*** Text block ***

# Pics of my new Orient Blue 330Ci



## modeboy (Apr 15, 2002)

Ok, here's my first stab at posting pics on this site. I hope I'll get it right the first time, as I know several have had problems when posting their first pics.

Anyway, it's not much. I haven't purchased any add ons, except for wheel locks.  I'll try to post pics of those later. 

I absolutely LOVE the natural brown interior. Coupled with the Myrtle wood, which I normally don't like with an all black or gray interior, I feel it looks really classy. The pics that I've see of Nat. Brown on the web all seem to have a lighter or washed out look. In person, the nat. brown has a bit darker look to it.

I haven't taken any pics of the interior yet, but I'll post them when I do.

Modeboy


----------



## modeboy (Apr 15, 2002)

I forgot to add that I did install Silvervisions in the front and rear. I personally like the all clear look.

They came with a pair of BlueVision 5w bulbs. I assume these are for side marker indicators? Has anyone replaced their orange bulbs with these?

Just curious,

Modeboy


----------



## Redshift (Apr 25, 2002)

Looks great. Its very hard to capture Orient Blue in pictures - in person you can tell, but in most pictures it looks more like black. You did a good job capturing the color itself.

Congrats! Now get some Zaino on there.


----------



## Shinobi (Dec 23, 2001)

*Very Nice*

Congratulations. Obviously my opinion is biased, but I love the coupes. Good color selection as most people go with silver or black it seems. Of course, I love Black and would not have gone any other way.

Regardless, Happy Driving! I'm sure you're going to enjoy your car like everyone else here does


----------



## Ack (Mar 16, 2002)

modeboy said:


> *I forgot to add that I did install Silvervisions in the front and rear. I personally like the all clear look.
> 
> They came with a pair of BlueVision 5w bulbs. I assume these are for side marker indicators? Has anyone replaced their orange bulbs with these?
> 
> ...


Modeboy - the car is looking great! :thumb:

I replaced the sidemarkers with Piaa's and they look really nice. Its really easy to install. You have to slide the sidemarker (I believe forward but it could be backwards, its been a little while since I installed them) and then use your fingernail to lift the rear of the sidemarker out.


----------



## AndyXXL (May 15, 2002)

The car looks great. I can't wait to get mine.


----------



## modeboy (Apr 15, 2002)

*** Information provided ***

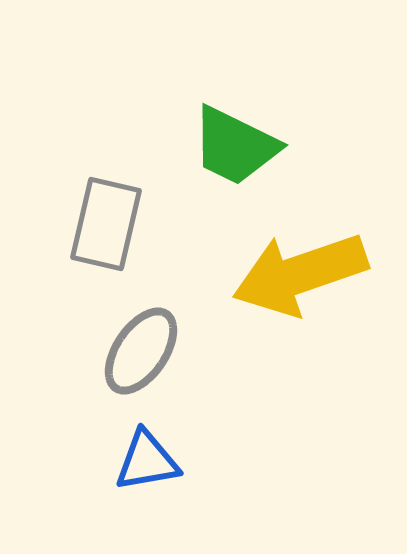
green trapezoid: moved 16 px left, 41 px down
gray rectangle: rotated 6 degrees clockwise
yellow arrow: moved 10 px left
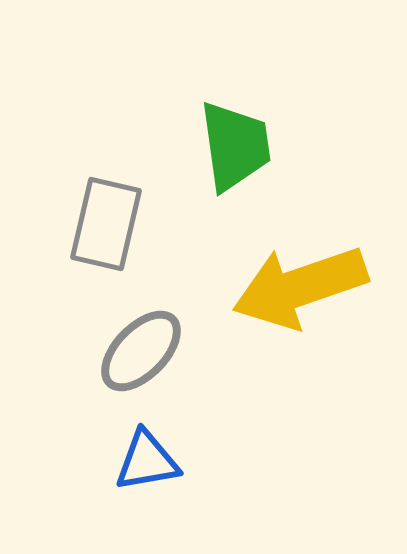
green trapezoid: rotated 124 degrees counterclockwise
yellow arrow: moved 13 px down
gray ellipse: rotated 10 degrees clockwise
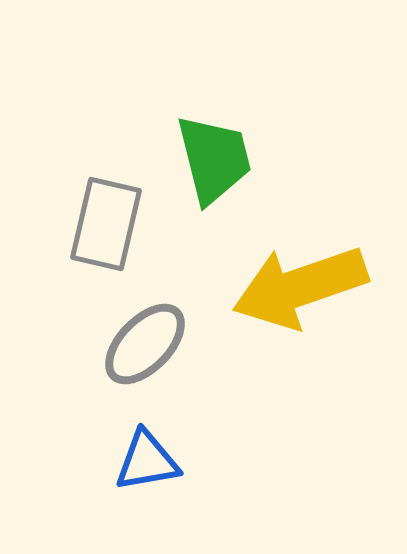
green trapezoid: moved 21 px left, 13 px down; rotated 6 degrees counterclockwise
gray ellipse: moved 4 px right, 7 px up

***

To-do list:
1 - In the Orient Blue 330Ci thread, what is the only add-on modeboy says he has purchased?
2 - Please copy the passage of the Orient Blue 330Ci thread that starts at "# Pics of my" and ends after "them when I do.".

Expected outputs:
1 - Wheel locks.

2 -
# Pics of my new Orient Blue 330Ci



## modeboy (Apr 15, 2002)

Ok, here's my first stab at posting pics on this site. I hope I'll get it right the first time, as I know several have had problems when posting their first pics.

Anyway, it's not much. I haven't purchased any add ons, except for wheel locks.  I'll try to post pics of those later. 

I absolutely LOVE the natural brown interior. Coupled with the Myrtle wood, which I normally don't like with an all black or gray interior, I feel it looks really classy. The pics that I've see of Nat. Brown on the web all seem to have a lighter or washed out look. In person, the nat. brown has a bit darker look to it.

I haven't taken any pics of the interior yet, but I'll post them when I do.